We will construct the Swarm E2E Evaluator (tools/run_swarm_eval.py). 1. The Sandbox Format: A dummy polyglot legacy system containing SQL datastores, COBOL business rules, and C# monoliths will reside in tests/e2e_swarm/legacy_app/. 2. The Execution Engine: The evaluator script will generate a sterile project using cookiecutter, inject the legacy code and an objective.md prompt, and execute the Agentic Swarm with full autonomy (--permission-mode auto). 3. The Grading Rubric: The swarm will be graded passively by the CI tools.
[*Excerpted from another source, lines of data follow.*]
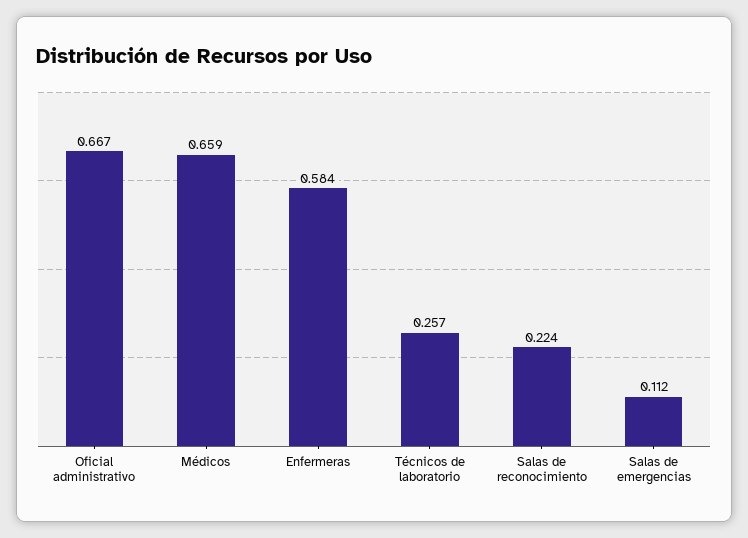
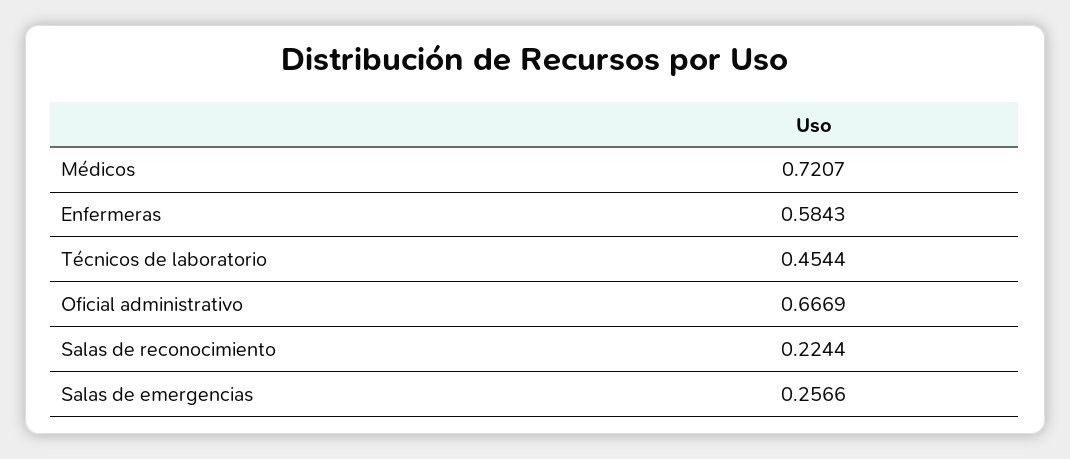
Médicos: 0.659 -> 0.7207
Técnicos de laboratorio: 0.257 -> 0.4544
Salas de emergencias: 0.112 -> 0.2566

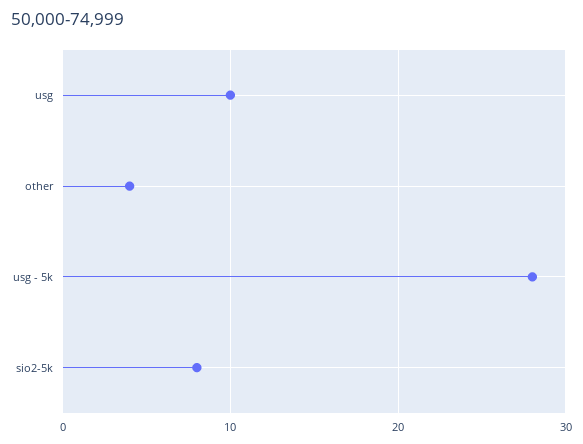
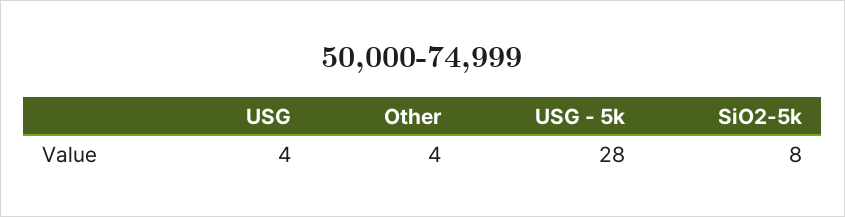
usg: 10 -> 4

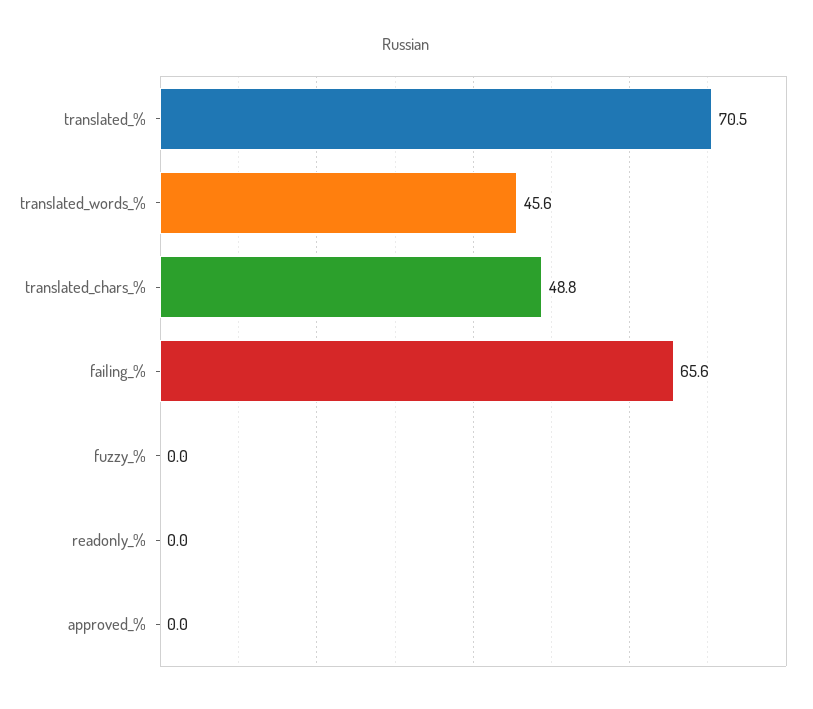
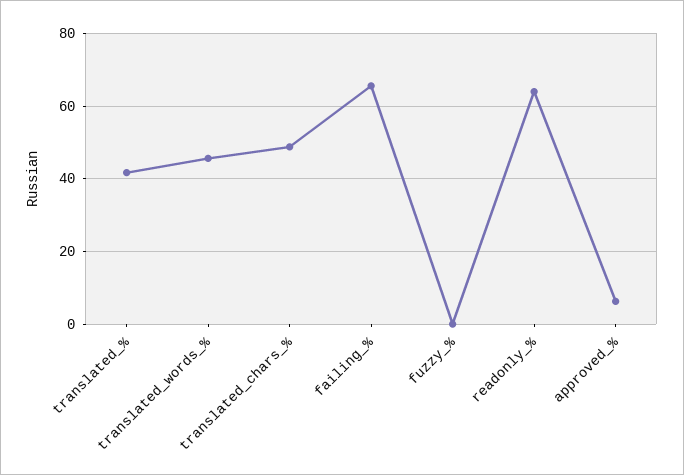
translated_%: 70.5 -> 42
readonly_%: 0 -> 64
approved_%: 0 -> 6

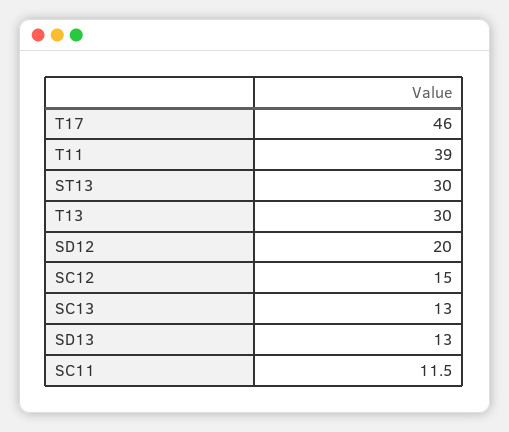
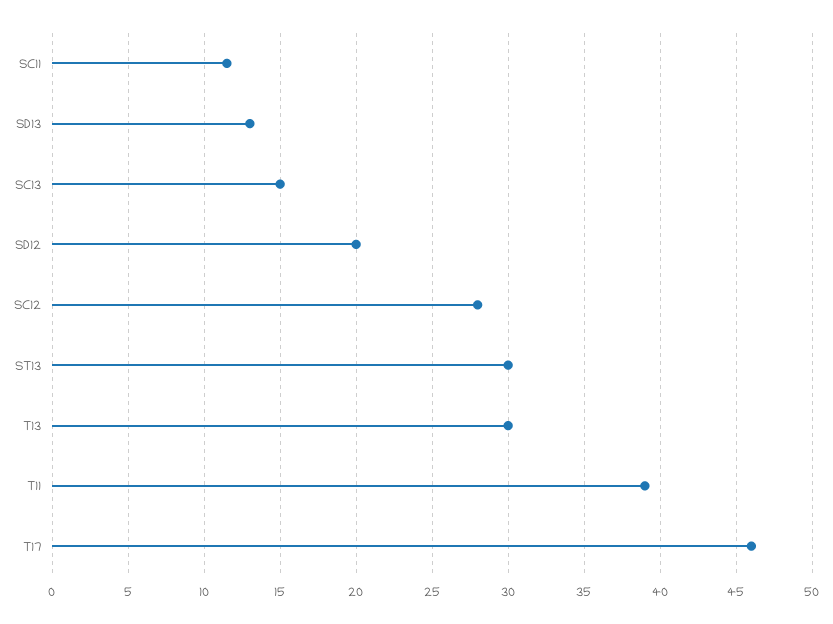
SC12: 15 -> 28
SC13: 13 -> 15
If the swarm successfully modernized the logic, the spawned project must pass import-linter (Architecture compliance), check_adr_gate.py (Governance compliance), and pytest (Business logic correctness).

Consequences

Positive

  • Ensures that updates to .agents/skills or template architecture do not inadvertently break the Swarm's capacity to collaborate.
  • Measures token/time efficiency of modernization tasks across different LLM models (Claude vs. Gemini).
  • Explicitly tests the multi-domain routing capability of the Swarm.

Negative

  • Running an E2E Evaluation consumes real API tokens and time (typically >10 minutes per run). It is reserved for manual benchmarking rather than per-commit CI checks.